BEGIN Data

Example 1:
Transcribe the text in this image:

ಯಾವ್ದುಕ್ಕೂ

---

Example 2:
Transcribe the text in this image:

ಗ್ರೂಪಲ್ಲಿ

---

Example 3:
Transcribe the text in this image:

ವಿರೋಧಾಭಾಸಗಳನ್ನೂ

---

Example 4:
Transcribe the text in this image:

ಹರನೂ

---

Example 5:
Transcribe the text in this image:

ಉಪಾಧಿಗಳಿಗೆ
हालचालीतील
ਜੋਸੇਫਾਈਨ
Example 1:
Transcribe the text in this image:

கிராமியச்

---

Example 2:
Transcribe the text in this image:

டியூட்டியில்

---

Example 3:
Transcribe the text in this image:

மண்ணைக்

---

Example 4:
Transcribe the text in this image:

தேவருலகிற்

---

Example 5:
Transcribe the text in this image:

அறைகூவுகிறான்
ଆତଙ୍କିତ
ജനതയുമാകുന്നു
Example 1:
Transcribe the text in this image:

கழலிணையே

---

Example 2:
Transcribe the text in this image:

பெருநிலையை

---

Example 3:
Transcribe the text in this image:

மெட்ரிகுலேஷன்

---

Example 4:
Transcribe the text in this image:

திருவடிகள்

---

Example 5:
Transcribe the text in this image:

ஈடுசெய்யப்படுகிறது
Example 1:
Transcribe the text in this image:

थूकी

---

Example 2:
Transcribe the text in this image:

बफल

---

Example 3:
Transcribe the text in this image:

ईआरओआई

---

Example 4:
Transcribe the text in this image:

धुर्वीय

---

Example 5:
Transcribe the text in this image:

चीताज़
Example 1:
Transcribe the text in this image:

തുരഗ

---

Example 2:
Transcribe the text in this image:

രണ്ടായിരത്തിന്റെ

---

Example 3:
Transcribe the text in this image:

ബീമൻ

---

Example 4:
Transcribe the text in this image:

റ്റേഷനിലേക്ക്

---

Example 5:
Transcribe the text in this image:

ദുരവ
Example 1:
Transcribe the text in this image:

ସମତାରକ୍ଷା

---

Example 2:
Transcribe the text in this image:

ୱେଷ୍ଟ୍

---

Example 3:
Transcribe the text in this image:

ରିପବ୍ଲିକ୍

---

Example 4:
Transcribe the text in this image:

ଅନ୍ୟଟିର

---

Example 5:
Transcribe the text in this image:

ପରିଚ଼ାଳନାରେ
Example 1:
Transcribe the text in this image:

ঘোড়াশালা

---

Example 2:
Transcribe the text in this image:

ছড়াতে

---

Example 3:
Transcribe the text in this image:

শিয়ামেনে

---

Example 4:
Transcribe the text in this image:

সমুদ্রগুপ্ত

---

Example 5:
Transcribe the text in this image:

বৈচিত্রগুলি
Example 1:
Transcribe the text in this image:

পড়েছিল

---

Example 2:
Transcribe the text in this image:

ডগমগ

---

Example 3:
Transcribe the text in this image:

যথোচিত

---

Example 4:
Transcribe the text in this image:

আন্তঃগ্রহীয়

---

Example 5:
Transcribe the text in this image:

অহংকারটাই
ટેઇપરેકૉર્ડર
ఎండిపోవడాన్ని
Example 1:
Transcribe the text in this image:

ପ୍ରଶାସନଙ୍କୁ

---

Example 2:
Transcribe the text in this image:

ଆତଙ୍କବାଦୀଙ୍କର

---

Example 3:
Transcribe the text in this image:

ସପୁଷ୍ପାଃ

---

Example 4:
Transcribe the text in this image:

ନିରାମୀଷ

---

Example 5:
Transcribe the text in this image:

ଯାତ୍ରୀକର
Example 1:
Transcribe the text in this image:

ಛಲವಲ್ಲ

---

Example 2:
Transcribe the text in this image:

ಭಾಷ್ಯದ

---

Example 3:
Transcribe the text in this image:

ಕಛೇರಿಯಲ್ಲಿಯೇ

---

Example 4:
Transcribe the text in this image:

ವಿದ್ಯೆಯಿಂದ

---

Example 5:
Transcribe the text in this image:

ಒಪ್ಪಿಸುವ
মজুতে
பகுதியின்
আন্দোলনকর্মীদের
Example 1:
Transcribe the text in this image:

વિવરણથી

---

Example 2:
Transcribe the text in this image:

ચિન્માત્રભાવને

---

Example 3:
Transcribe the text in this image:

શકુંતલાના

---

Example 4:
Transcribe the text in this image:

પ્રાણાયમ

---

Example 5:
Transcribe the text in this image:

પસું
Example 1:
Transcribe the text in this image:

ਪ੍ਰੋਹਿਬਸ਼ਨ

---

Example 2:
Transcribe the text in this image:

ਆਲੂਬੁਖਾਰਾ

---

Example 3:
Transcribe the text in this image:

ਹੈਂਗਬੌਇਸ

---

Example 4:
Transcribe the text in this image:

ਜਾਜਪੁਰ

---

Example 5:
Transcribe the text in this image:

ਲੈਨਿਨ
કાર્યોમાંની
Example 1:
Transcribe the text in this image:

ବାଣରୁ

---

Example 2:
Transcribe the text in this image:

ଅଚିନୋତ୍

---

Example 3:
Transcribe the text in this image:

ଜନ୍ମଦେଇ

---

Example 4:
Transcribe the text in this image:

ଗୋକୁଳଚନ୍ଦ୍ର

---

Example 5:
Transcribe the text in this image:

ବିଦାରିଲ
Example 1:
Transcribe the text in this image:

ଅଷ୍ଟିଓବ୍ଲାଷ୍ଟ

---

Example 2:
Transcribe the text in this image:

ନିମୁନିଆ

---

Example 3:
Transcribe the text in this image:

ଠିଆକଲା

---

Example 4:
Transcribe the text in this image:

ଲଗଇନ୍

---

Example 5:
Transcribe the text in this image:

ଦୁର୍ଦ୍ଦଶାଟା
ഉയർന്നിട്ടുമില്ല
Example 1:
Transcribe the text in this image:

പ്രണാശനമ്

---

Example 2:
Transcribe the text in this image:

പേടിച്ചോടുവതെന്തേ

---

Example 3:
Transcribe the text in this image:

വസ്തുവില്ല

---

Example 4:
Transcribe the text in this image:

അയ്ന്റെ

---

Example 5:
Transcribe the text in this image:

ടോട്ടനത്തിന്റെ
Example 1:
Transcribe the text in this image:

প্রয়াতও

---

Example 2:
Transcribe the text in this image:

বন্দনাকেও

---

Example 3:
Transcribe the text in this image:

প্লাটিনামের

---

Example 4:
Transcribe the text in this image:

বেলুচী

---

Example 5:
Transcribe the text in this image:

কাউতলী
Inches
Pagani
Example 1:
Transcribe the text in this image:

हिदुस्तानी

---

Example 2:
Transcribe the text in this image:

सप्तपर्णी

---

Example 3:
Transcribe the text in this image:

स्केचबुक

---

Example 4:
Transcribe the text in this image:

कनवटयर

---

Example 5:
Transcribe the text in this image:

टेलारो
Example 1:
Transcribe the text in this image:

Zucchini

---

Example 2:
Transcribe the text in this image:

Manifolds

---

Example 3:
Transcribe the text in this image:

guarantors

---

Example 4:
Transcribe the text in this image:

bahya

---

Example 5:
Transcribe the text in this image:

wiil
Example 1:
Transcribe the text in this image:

END Data

- [Task to carry out]: Give back each line above precisely as it stands.

- [Solved exercise]:
Example 1:
Transcribe the text in this image:

ಯಾವ್ದುಕ್ಕೂ

---

Example 2:
Transcribe the text in this image:

ಗ್ರೂಪಲ್ಲಿ

---

Example 3:
Transcribe the text in this image:

ವಿರೋಧಾಭಾಸಗಳನ್ನೂ

---

Example 4:
Transcribe the text in this image:

ಹರನೂ

---

Example 5:
Transcribe the text in this image:

ಉಪಾಧಿಗಳಿಗೆ
हालचालीतील
ਜੋਸੇਫਾਈਨ
Example 1:
Transcribe the text in this image:

கிராமியச்

---

Example 2:
Transcribe the text in this image:

டியூட்டியில்

---

Example 3:
Transcribe the text in this image:

மண்ணைக்

---

Example 4:
Transcribe the text in this image:

தேவருலகிற்

---

Example 5:
Transcribe the text in this image:

அறைகூவுகிறான்
ଆତଙ୍କିତ
ജനതയുമാകുന്നു
Example 1:
Transcribe the text in this image:

கழலிணையே

---

Example 2:
Transcribe the text in this image:

பெருநிலையை

---

Example 3:
Transcribe the text in this image:

மெட்ரிகுலேஷன்

---

Example 4:
Transcribe the text in this image:

திருவடிகள்

---

Example 5:
Transcribe the text in this image:

ஈடுசெய்யப்படுகிறது
Example 1:
Transcribe the text in this image:

थूकी

---

Example 2:
Transcribe the text in this image:

बफल

---

Example 3:
Transcribe the text in this image:

ईआरओआई

---

Example 4:
Transcribe the text in this image:

धुर्वीय

---

Example 5:
Transcribe the text in this image:

चीताज़
Example 1:
Transcribe the text in this image:

തുരഗ

---

Example 2:
Transcribe the text in this image:

രണ്ടായിരത്തിന്റെ

---

Example 3:
Transcribe the text in this image:

ബീമൻ

---

Example 4:
Transcribe the text in this image:

റ്റേഷനിലേക്ക്

---

Example 5:
Transcribe the text in this image:

ദുരവ
Example 1:
Transcribe the text in this image:

ସମତାରକ୍ଷା

---

Example 2:
Transcribe the text in this image:

ୱେଷ୍ଟ୍

---

Example 3:
Transcribe the text in this image:

ରିପବ୍ଲିକ୍

---

Example 4:
Transcribe the text in this image:

ଅନ୍ୟଟିର

---

Example 5:
Transcribe the text in this image:

ପରିଚ଼ାଳନାରେ
Example 1:
Transcribe the text in this image:

ঘোড়াশালা

---

Example 2:
Transcribe the text in this image:

ছড়াতে

---

Example 3:
Transcribe the text in this image:

শিয়ামেনে

---

Example 4:
Transcribe the text in this image:

সমুদ্রগুপ্ত

---

Example 5:
Transcribe the text in this image:

বৈচিত্রগুলি
Example 1:
Transcribe the text in this image:

পড়েছিল

---

Example 2:
Transcribe the text in this image:

ডগমগ

---

Example 3:
Transcribe the text in this image:

যথোচিত

---

Example 4:
Transcribe the text in this image:

আন্তঃগ্রহীয়

---

Example 5:
Transcribe the text in this image:

অহংকারটাই
ટેઇપરેકૉર્ડર
ఎండిపోవడాన్ని
Example 1:
Transcribe the text in this image:

ପ୍ରଶାସନଙ୍କୁ

---

Example 2:
Transcribe the text in this image:

ଆତଙ୍କବାଦୀଙ୍କର

---

Example 3:
Transcribe the text in this image:

ସପୁଷ୍ପାଃ

---

Example 4:
Transcribe the text in this image:

ନିରାମୀଷ

---

Example 5:
Transcribe the text in this image:

ଯାତ୍ରୀକର
Example 1:
Transcribe the text in this image:

ಛಲವಲ್ಲ

---

Example 2:
Transcribe the text in this image:

ಭಾಷ್ಯದ

---

Example 3:
Transcribe the text in this image:

ಕಛೇರಿಯಲ್ಲಿಯೇ

---

Example 4:
Transcribe the text in this image:

ವಿದ್ಯೆಯಿಂದ

---

Example 5:
Transcribe the text in this image:

ಒಪ್ಪಿಸುವ
মজুতে
பகுதியின்
আন্দোলনকর্মীদের
Example 1:
Transcribe the text in this image:

વિવરણથી

---

Example 2:
Transcribe the text in this image:

ચિન્માત્રભાવને

---

Example 3:
Transcribe the text in this image:

શકુંતલાના

---

Example 4:
Transcribe the text in this image:

પ્રાણાયમ

---

Example 5:
Transcribe the text in this image:

પસું
Example 1:
Transcribe the text in this image:

ਪ੍ਰੋਹਿਬਸ਼ਨ

---

Example 2:
Transcribe the text in this image:

ਆਲੂਬੁਖਾਰਾ

---

Example 3:
Transcribe the text in this image:

ਹੈਂਗਬੌਇਸ

---

Example 4:
Transcribe the text in this image:

ਜਾਜਪੁਰ

---

Example 5:
Transcribe the text in this image:

ਲੈਨਿਨ
કાર્યોમાંની
Example 1:
Transcribe the text in this image:

ବାଣରୁ

---

Example 2:
Transcribe the text in this image:

ଅଚିନୋତ୍

---

Example 3:
Transcribe the text in this image:

ଜନ୍ମଦେଇ

---

Example 4:
Transcribe the text in this image:

ଗୋକୁଳଚନ୍ଦ୍ର

---

Example 5:
Transcribe the text in this image:

ବିଦାରିଲ
Example 1:
Transcribe the text in this image:

ଅଷ୍ଟିଓବ୍ଲାଷ୍ଟ

---

Example 2:
Transcribe the text in this image:

ନିମୁନିଆ

---

Example 3:
Transcribe the text in this image:

ଠିଆକଲା

---

Example 4:
Transcribe the text in this image:

ଲଗଇନ୍

---

Example 5:
Transcribe the text in this image:

ଦୁର୍ଦ୍ଦଶାଟା
ഉയർന്നിട്ടുമില്ല
Example 1:
Transcribe the text in this image:

പ്രണാശനമ്

---

Example 2:
Transcribe the text in this image:

പേടിച്ചോടുവതെന്തേ

---

Example 3:
Transcribe the text in this image:

വസ്തുവില്ല

---

Example 4:
Transcribe the text in this image:

അയ്ന്റെ

---

Example 5:
Transcribe the text in this image:

ടോട്ടനത്തിന്റെ
Example 1:
Transcribe the text in this image:

প্রয়াতও

---

Example 2:
Transcribe the text in this image:

বন্দনাকেও

---

Example 3:
Transcribe the text in this image:

প্লাটিনামের

---

Example 4:
Transcribe the text in this image:

বেলুচী

---

Example 5:
Transcribe the text in this image:

কাউতলী
Inches
Pagani
Example 1:
Transcribe the text in this image:

हिदुस्तानी

---

Example 2:
Transcribe the text in this image:

सप्तपर्णी

---

Example 3:
Transcribe the text in this image:

स्केचबुक

---

Example 4:
Transcribe the text in this image:

कनवटयर

---

Example 5:
Transcribe the text in this image:

टेलारो
Example 1:
Transcribe the text in this image:

Zucchini

---

Example 2:
Transcribe the text in this image:

Manifolds

---

Example 3:
Transcribe the text in this image:

guarantors

---

Example 4:
Transcribe the text in this image:

bahya

---

Example 5:
Transcribe the text in this image:

wiil
Example 1:
Transcribe the text in this image:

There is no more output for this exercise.